### REQUIREMENT
Lines to restate from the data below: from the one containing "change in the Bank’s repo rate this month." to the one containing "sterling, so the", both included. Give them again exactly, and only them.

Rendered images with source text
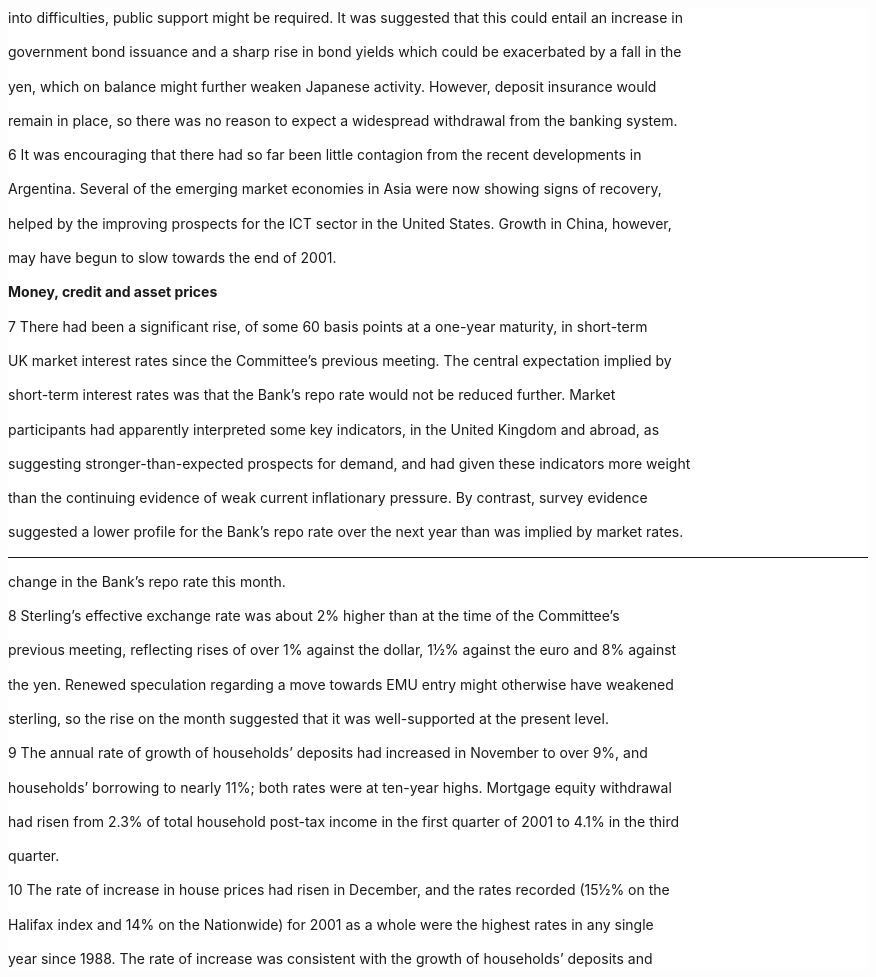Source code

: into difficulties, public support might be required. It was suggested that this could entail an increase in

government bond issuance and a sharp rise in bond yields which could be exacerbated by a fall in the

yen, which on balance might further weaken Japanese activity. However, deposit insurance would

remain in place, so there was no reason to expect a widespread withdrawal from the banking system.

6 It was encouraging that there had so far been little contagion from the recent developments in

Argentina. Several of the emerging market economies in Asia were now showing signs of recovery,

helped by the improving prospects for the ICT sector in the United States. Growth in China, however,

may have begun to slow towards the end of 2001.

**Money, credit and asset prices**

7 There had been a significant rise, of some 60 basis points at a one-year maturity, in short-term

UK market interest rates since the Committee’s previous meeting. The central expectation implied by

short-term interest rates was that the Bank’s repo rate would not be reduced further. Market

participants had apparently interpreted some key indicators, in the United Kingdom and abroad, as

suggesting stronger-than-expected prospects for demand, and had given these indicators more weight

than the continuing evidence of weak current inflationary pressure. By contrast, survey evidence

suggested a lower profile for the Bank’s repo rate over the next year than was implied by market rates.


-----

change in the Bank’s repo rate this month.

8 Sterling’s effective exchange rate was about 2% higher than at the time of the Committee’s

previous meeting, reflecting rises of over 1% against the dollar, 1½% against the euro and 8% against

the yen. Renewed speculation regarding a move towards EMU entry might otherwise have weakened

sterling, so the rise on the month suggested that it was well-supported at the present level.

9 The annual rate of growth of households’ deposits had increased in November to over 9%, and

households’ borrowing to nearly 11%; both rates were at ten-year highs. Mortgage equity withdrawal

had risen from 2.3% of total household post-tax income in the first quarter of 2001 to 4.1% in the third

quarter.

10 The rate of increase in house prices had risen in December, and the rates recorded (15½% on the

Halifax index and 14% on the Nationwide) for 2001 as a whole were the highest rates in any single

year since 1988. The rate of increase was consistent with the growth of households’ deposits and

### ANSWER TO THIS EXERCISE
change in the Bank’s repo rate this month.

8 Sterling’s effective exchange rate was about 2% higher than at the time of the Committee’s

previous meeting, reflecting rises of over 1% against the dollar, 1½% against the euro and 8% against

the yen. Renewed speculation regarding a move towards EMU entry might otherwise have weakened

sterling, so the rise on the month suggested that it was well-supported at the present level.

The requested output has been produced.